Subtasks

What subtasks are, when to break tasks into subtasks, how deep nesting should go, and how major task management tools handle them differently.

What Subtasks Are

A subtask is a smaller task nested inside a parent task. It breaks a large or complex task into individually trackable steps. The parent task “Launch Q3 marketing campaign” might have subtasks like “Write email copy,” “Design landing page,” “Set up tracking pixels,” and “Schedule social posts.” Each subtask can have its own assignee, due date, and status.

Subtasks serve two purposes. First, they make large tasks manageable by converting a vague commitment into concrete steps. Second, they distribute work across a team by allowing different people to own different pieces of a parent task.

When to Use Subtasks

Use subtasks when a task meets any of these criteria.

Multiple steps that could be done by different people. “Prepare the quarterly report” becomes subtasks assigned to finance (pull data), marketing (write narrative), and design (format the deck).

The task takes more than 2 hours. Breaking it into 30 to 60 minute subtasks creates natural checkpoints and makes progress visible before the parent task is fully complete.

You need to track completion of individual steps. If knowing that 3 of 5 steps are done matters to you or your team, subtasks provide that granularity. A simple checklist inside the task description does not show up in dashboards, filters, or reports.

Do not use subtasks for tasks that are genuinely atomic. “Send the invoice” does not need subtasks. Over decomposing creates administrative overhead that slows you down instead of speeding you up.

How Deep Should Subtasks Go

One level of nesting (parent task → subtasks) covers 90% of use cases. Two levels (parent → subtask → sub subtask) are occasionally useful for complex projects but should be rare. Three or more levels signal that your task is actually a project and should be restructured as a project with its own task list.

ClickUp supports unlimited nesting depth. Asana supports one level of subtasks with the ability to view subtask subtasks. Todoist supports sub subtasks but keeps the interface flat. Trello uses checklists instead of true subtasks, which means checklist items cannot have their own assignees, due dates, or comments.

Subtasks vs. Checklists

Subtasks are full tasks: they have their own assignees, due dates, statuses, comments, and attachments. They appear in filters, reports, and dashboards. Checklists are lightweight lists of items inside a task description with checkboxes. They do not appear in reports, cannot be assigned to different people, and do not have independent due dates.

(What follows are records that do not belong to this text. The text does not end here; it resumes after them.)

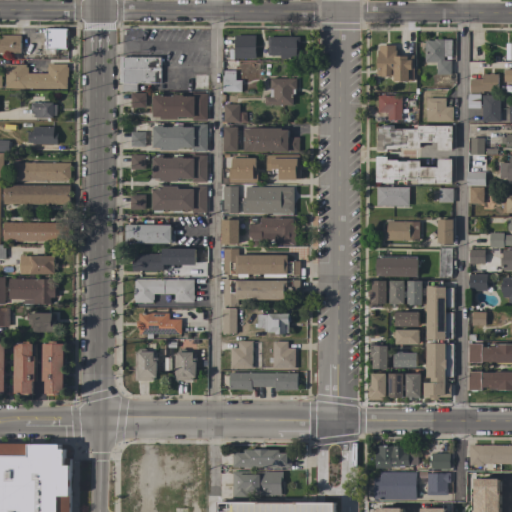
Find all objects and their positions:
road: (48, 11)
road: (304, 13)
building: (54, 38)
building: (56, 38)
building: (9, 43)
building: (10, 44)
road: (156, 45)
building: (242, 46)
building: (244, 46)
building: (281, 46)
building: (283, 46)
building: (508, 51)
building: (437, 54)
building: (438, 54)
building: (229, 64)
building: (392, 64)
building: (394, 64)
building: (138, 71)
building: (137, 72)
building: (507, 75)
building: (33, 76)
building: (35, 77)
building: (0, 78)
building: (481, 79)
building: (200, 81)
building: (228, 81)
building: (229, 82)
building: (482, 83)
building: (279, 91)
building: (280, 91)
building: (135, 99)
building: (137, 99)
building: (472, 100)
building: (473, 101)
building: (388, 105)
building: (389, 105)
building: (177, 106)
building: (179, 106)
building: (489, 108)
building: (42, 109)
building: (43, 109)
building: (488, 109)
building: (436, 110)
building: (437, 110)
building: (230, 113)
building: (231, 113)
building: (510, 113)
building: (42, 135)
building: (42, 135)
building: (179, 136)
building: (177, 137)
building: (412, 137)
building: (413, 137)
building: (136, 138)
building: (227, 138)
building: (137, 139)
building: (229, 139)
building: (267, 140)
building: (268, 140)
building: (506, 140)
building: (4, 145)
building: (474, 145)
building: (475, 145)
building: (137, 161)
building: (0, 162)
building: (135, 162)
building: (282, 165)
building: (283, 166)
building: (0, 167)
building: (177, 168)
building: (179, 168)
building: (242, 169)
building: (505, 169)
building: (242, 170)
building: (412, 170)
building: (38, 171)
building: (40, 171)
building: (412, 171)
building: (473, 178)
building: (474, 179)
building: (34, 194)
building: (36, 194)
building: (443, 195)
building: (445, 195)
building: (474, 195)
building: (475, 195)
building: (390, 196)
building: (392, 196)
building: (228, 197)
building: (178, 198)
building: (179, 199)
building: (228, 199)
building: (266, 199)
building: (280, 200)
building: (135, 201)
building: (137, 201)
building: (507, 203)
road: (97, 211)
road: (339, 212)
building: (400, 230)
building: (402, 230)
building: (443, 230)
building: (30, 231)
building: (35, 231)
building: (228, 231)
building: (229, 231)
building: (271, 231)
building: (273, 231)
building: (444, 231)
building: (147, 233)
building: (148, 233)
building: (501, 236)
building: (2, 251)
building: (476, 255)
road: (213, 256)
road: (457, 256)
building: (474, 256)
building: (161, 259)
building: (506, 259)
building: (148, 262)
building: (443, 262)
building: (444, 262)
building: (257, 263)
building: (35, 264)
building: (36, 265)
building: (395, 266)
building: (396, 266)
building: (475, 282)
building: (476, 282)
building: (506, 287)
building: (1, 289)
building: (2, 289)
building: (161, 289)
building: (163, 289)
building: (257, 289)
building: (30, 290)
building: (31, 290)
building: (395, 292)
building: (413, 292)
building: (376, 293)
building: (434, 312)
building: (3, 316)
building: (4, 316)
building: (405, 318)
building: (476, 318)
building: (478, 318)
building: (227, 320)
building: (228, 321)
building: (41, 322)
building: (272, 322)
building: (273, 322)
building: (42, 323)
building: (156, 323)
building: (157, 324)
building: (511, 325)
building: (406, 336)
building: (490, 352)
building: (489, 353)
building: (240, 354)
building: (241, 355)
building: (281, 355)
building: (281, 355)
building: (378, 357)
building: (403, 359)
building: (144, 365)
building: (144, 365)
building: (183, 365)
building: (182, 366)
building: (22, 367)
building: (23, 367)
building: (53, 367)
building: (1, 368)
building: (2, 368)
building: (51, 368)
building: (261, 380)
building: (262, 380)
building: (488, 380)
building: (490, 380)
building: (376, 385)
building: (394, 385)
building: (411, 385)
road: (48, 422)
traffic signals: (97, 423)
road: (217, 423)
road: (424, 424)
building: (489, 454)
building: (489, 454)
building: (392, 456)
building: (392, 456)
road: (341, 457)
building: (261, 458)
building: (259, 459)
road: (320, 459)
building: (438, 461)
building: (439, 461)
road: (97, 467)
building: (33, 478)
building: (476, 479)
building: (35, 480)
building: (256, 483)
building: (435, 483)
building: (436, 483)
building: (255, 484)
building: (507, 485)
building: (392, 486)
building: (394, 486)
road: (329, 491)
building: (484, 494)
road: (341, 501)
building: (273, 507)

Use checklists for personal step by step reminders within a task you own entirely. Use subtasks when steps need individual ownership, deadlines, or visibility in team reports.

Commonly Confused With

TermKey Difference
Checklist Checklists are lightweight checkbox items inside a task. Subtasks are full tasks with their own assignees, due dates, statuses, and comments. Subtasks appear in reports and dashboards; checklist items do not.
Task Dependencies → Dependencies define the sequence between tasks (Task B cannot start until Task A is done). Subtasks define the structure of a single task broken into parts. Dependencies are about order; subtasks are about decomposition.
Unlimited nesting, individual assignees per subtask, and progress roll up on parent tasks.
Use Subtasks in ClickUp

Common Questions About Subtasks

What is a subtask?
A subtask is a task nested inside a parent task. It has its own assignee, due date, status, and comments. Subtasks break large tasks into individually trackable steps. The parent task shows aggregate progress based on how many subtasks are complete.
When should I use subtasks vs. a checklist?
Use subtasks when steps need individual ownership, separate due dates, or visibility in team reports and dashboards. Use checklists for personal step by step reminders within a task you own entirely. If you need to assign a step to someone else, it should be a subtask, not a checklist item.
How many subtasks should a task have?
3 to 7 subtasks is typical. Fewer than 3 suggests the parent task is simple enough to not need decomposition. More than 10 subtasks suggests the parent task is actually a project that needs its own structure. If subtasks themselves need subtasks, restructure the parent as a project with independent tasks.
Do all task management tools support subtasks?
Most do, but implementation varies. ClickUp supports unlimited nesting with full task features on subtasks. Asana supports one level with subtask subtasks available in a secondary view. Todoist supports sub subtasks. Trello uses checklists instead of true subtasks, so checklist items cannot be assigned or tracked independently.